WHAT IS NEEDED
A single number is required: how many lines in the records below contain "ECOTOYS".
GIVEN INFORMATION START
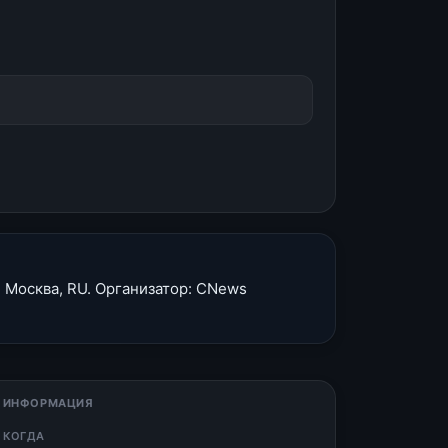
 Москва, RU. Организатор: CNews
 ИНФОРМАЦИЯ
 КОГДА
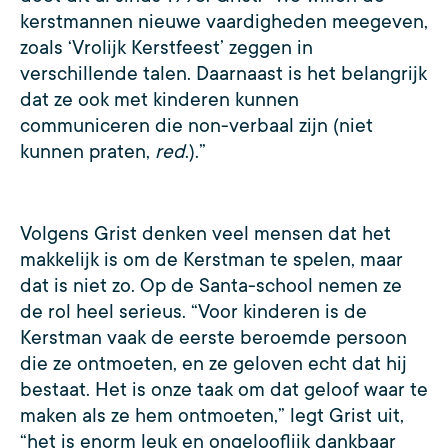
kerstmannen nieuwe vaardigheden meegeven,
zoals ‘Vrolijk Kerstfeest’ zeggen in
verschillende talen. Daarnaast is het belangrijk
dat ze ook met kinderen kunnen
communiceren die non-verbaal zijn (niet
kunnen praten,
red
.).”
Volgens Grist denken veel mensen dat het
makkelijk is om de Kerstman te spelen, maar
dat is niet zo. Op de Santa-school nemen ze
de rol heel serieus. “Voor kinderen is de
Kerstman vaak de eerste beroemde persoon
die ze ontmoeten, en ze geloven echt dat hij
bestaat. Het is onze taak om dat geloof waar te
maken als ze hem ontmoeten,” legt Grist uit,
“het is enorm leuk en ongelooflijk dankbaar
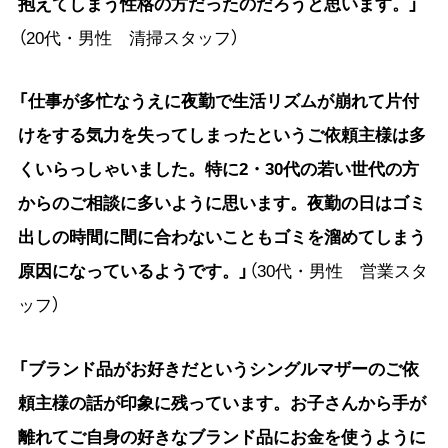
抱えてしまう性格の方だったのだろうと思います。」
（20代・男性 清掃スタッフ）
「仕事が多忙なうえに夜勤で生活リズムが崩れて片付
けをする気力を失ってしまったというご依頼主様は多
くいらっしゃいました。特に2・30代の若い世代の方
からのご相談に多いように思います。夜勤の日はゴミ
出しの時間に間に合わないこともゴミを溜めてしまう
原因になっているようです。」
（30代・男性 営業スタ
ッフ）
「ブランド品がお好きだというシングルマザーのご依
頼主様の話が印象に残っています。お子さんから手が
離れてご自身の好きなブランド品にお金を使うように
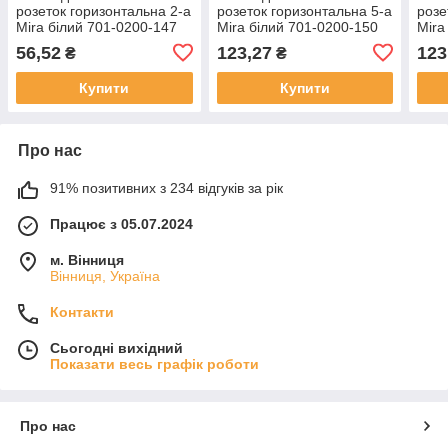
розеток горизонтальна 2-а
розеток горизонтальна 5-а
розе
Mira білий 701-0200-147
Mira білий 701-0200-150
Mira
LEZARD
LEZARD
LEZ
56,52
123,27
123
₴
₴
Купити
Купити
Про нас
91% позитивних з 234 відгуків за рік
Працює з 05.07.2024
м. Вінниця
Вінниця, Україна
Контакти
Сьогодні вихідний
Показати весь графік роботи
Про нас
GIVEN INFORMATION END
GIVEN INFORMATION START
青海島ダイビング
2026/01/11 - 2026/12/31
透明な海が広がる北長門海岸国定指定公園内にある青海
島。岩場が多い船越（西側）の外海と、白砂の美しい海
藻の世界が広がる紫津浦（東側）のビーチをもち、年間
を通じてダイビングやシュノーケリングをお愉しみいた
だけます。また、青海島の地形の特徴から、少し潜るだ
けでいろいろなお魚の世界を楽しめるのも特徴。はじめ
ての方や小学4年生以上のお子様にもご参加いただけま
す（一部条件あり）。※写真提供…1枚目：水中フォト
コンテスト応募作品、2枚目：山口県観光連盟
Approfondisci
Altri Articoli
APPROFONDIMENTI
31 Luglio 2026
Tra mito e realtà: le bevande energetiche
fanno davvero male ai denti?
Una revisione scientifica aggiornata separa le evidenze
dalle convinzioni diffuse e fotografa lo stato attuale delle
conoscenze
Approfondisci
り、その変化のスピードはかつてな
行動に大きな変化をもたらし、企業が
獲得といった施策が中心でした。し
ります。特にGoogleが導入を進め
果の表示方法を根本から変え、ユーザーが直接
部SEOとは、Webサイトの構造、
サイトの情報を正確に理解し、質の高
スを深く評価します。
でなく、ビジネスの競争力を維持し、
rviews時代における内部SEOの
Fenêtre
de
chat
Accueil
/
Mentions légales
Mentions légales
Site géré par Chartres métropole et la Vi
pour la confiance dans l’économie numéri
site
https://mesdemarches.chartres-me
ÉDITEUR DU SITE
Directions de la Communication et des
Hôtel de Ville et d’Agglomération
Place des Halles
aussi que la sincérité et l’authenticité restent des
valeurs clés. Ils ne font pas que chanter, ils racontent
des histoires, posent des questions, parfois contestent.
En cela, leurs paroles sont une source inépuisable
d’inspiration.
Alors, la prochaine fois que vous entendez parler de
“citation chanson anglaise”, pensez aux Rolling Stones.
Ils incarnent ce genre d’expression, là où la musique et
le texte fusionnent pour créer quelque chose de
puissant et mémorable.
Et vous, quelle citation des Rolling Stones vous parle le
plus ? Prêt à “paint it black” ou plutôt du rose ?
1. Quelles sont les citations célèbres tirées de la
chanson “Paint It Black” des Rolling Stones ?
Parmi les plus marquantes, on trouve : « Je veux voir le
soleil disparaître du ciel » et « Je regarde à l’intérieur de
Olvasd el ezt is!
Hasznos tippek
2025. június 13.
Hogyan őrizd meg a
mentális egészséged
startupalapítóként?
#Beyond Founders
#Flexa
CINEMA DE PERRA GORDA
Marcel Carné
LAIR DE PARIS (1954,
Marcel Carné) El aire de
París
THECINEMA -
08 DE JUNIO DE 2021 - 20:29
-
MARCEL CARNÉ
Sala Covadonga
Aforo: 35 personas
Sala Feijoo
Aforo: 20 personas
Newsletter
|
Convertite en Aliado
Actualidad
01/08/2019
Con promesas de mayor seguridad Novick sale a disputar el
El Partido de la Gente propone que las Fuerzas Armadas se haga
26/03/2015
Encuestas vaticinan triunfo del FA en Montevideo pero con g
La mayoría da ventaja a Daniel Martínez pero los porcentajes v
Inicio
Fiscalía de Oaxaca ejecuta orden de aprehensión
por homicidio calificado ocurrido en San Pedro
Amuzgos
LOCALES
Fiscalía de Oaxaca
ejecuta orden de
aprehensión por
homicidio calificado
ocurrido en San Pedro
GIVEN INFORMATION END
GIVEN INFORMATION START
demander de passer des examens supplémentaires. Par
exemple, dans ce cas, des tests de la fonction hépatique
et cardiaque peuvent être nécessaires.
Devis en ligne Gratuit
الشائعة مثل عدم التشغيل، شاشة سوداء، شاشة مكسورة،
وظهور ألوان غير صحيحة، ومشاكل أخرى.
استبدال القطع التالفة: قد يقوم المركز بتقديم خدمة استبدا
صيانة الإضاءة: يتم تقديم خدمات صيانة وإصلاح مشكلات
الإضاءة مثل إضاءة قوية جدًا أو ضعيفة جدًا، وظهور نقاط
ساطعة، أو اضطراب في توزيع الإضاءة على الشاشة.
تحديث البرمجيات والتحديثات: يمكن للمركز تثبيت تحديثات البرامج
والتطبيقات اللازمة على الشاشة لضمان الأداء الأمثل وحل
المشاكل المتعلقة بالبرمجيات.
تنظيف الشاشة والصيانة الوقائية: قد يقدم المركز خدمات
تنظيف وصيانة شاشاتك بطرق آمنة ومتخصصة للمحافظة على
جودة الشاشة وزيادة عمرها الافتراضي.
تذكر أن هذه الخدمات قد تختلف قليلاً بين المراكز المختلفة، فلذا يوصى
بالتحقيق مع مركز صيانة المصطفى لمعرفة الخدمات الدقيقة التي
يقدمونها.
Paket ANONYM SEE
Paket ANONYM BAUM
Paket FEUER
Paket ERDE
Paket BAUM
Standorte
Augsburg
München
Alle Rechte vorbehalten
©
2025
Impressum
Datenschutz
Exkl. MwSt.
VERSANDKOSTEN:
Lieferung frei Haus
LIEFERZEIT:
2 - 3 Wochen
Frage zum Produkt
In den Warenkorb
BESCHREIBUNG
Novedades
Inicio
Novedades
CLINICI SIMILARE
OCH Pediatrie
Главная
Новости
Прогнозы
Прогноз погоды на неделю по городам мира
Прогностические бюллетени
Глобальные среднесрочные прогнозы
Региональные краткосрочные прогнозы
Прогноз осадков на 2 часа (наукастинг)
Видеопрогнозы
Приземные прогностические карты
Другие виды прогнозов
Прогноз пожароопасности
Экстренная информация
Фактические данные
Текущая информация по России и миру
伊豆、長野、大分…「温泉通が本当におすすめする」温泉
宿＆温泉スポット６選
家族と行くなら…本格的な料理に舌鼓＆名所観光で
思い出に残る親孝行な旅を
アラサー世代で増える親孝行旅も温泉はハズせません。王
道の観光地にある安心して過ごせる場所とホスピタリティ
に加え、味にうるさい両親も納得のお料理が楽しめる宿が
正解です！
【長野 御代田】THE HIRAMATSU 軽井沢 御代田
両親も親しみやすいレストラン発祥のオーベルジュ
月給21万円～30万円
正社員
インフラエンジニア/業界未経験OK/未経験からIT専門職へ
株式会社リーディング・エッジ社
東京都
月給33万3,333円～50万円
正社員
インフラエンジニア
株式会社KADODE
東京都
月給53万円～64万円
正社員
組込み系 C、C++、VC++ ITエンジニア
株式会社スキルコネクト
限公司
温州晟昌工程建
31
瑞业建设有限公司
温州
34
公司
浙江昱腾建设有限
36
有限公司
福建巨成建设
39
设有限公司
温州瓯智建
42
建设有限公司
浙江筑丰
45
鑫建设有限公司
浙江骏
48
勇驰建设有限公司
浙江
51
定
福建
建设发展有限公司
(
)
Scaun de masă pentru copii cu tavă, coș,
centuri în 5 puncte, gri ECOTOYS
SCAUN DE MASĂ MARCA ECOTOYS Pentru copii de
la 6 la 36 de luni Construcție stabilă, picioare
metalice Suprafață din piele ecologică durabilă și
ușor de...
GIVEN INFORMATION END
RESPONSE BOX
2